Alton alzó su plato a modo de respuesta.
—En realidad es muy sencillo. Lo que ves es lo que obtienes. Está dentro de tu cabeza, está en las paredes. Colores, pautas, pero también imágenes procedentes de un banco de datos. Todo lo que quieras: fotos antiguas, clips de películas, lo que sea.
Charles se echó a reír. Miró a Karen y luego a Kent.
—No lo diréis en serio —comentó.
—Va a ser grande —replicó Karen—. Grande de verdad.
— O sea, que pienso en algo y lo obtengo al instante ahí mismo — dijo Charles, indicando la pared con un gesto de cabeza y luego con la copa—. Eso es imposible.
—La tecnología necesaria ya existe —adujo Alton, encogiéndose de hombros.
Y el software también —añadió Kent—. Alton lo hizo en la New School hace un año. Así fue como lo conocí.
Charles dirigió a Alton una mirada evaluadora.
—Hace un año.
—Sí —respondió Alton, sacudiendo la cabeza—. Parece que haya pasado un siglo. Usé un aparato de televisión y electrodos para detectar cambios en la temperatura corporal y las pautas de las ondas cerebrales, aunque en la actualidad esto se hace con infrarrojos. Y las paredes, eso es lo mejor. Pantalla plana de plasma. De pared a pared, totalmente.
—El studiolo virtual —dijo Karen—. ¿Qué te parece? —preguntó a Charles.
—Creo que me vendría bien un martini —respondió éste, y extendió la mano hacia el armarito que tenía detrás para alcanzar un vaso.
—¿Lo ves? Ya te dije que no le gustaría —comentó Kent.
—¿Tú también estás en esto? —inquirió Charles.
—¿A quién crees que se le ocurrió la idea?
—Claro, debería haberlo imaginado. —Charles sacó la botella de vodka del congelador y sirvió un par de dedos en el vaso—. No, en serio: me parece una idea genial —dijo, y se echó a reír, añadiendo un toque de vermut y una aceituna—. ¿Qué nombre le pondréis? —preguntó, agitando la bebida con un palito de plata que había tomado del cajón situado detrás de Kent.
—«El Rumor» —respondió Karen—. «La Habitación», o...
—Eso está bien.
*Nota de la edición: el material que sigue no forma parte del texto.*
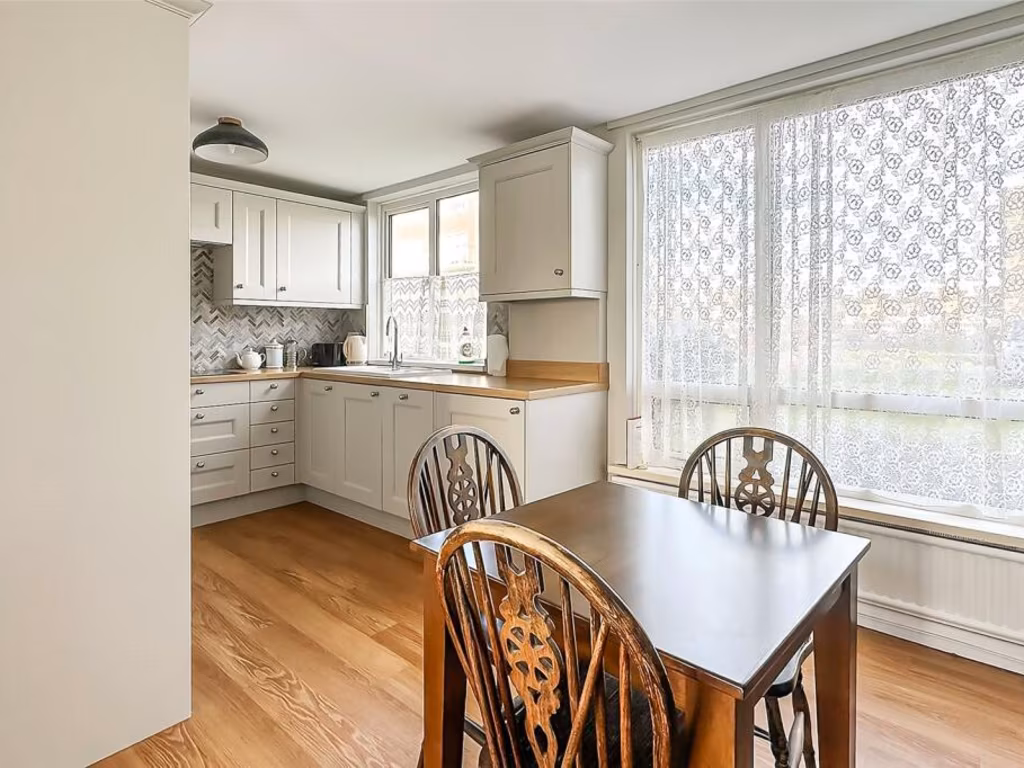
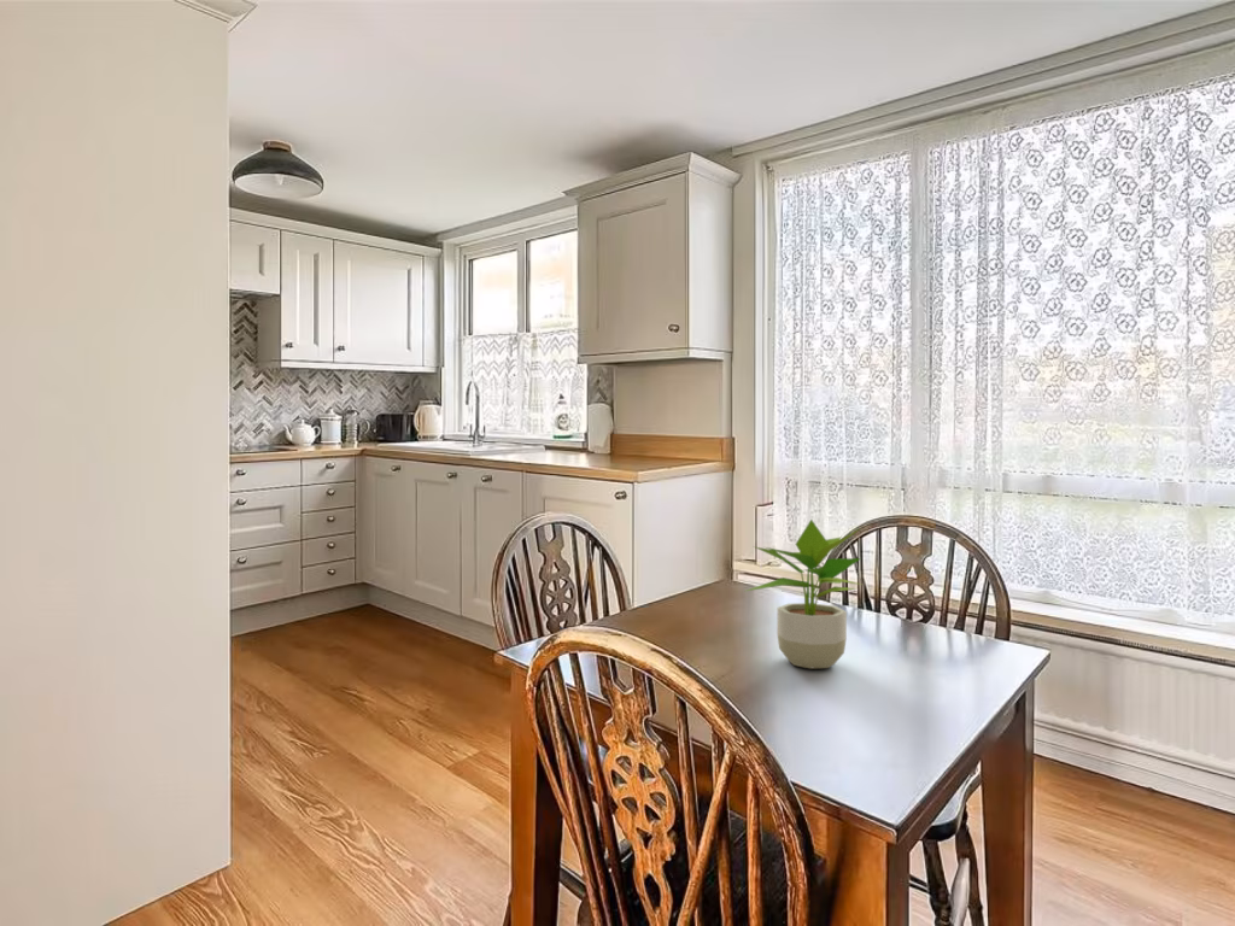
+ potted plant [745,518,862,669]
Me gusta —dijo Charles—. «El Rumor.» ¿Qué te parece, Matt?
—Creo que necesito uno bien cargado.
Matt se acomodó en el viejo sillón de cuero de un tranquilo oasis, el estudio de Charles, aliviado por haber escapado de la tormenta de la fiesta. El impulso inicial de los martinis había pasado como un equipo de balandros, y lo había dejado tambaleándose en la estela, como un esquiador acuático que ha soltado la cuerda. Se alegró de perderse en uno de sus cuadros favoritos, un paisaje boscoso enmarcado en dorado. Era típico de Charles colgar sus posesiones más preciadas en algún rincón apartado, donde pasaban inadvertidas. Había encontrado aquel cuadro en una galería de Florencia con la que había topado casualmente durante un paseo vespertino por las tranquilas callejas del Oltrarno, cerca de los Jardines Boboli. Se llevó el cuadro al departamento y lo limpió, cosa que no requirió mucho trabajo, pues estaba en sorprendente buen estado. Todas las pruebas indicaron que era auténtico en cuanto a la datación, aunque su autoría era un misterio. En general habían llegado a la conclusión de que se trataba de una obra del círculo de Paolo Uccelo, y sus colores apagados y sus espectaculares escorzos mostraban la enorme influencia de aquel artista del Quattrocento. Aunque no era una copia, la escena estaba basada claramente en la Caza nocturna de Uccello, conservado en el Ashmolean Museum de Oxford, obra que había sido el tema de la tesis de su maestro, titulada La perspectiva de los sueños.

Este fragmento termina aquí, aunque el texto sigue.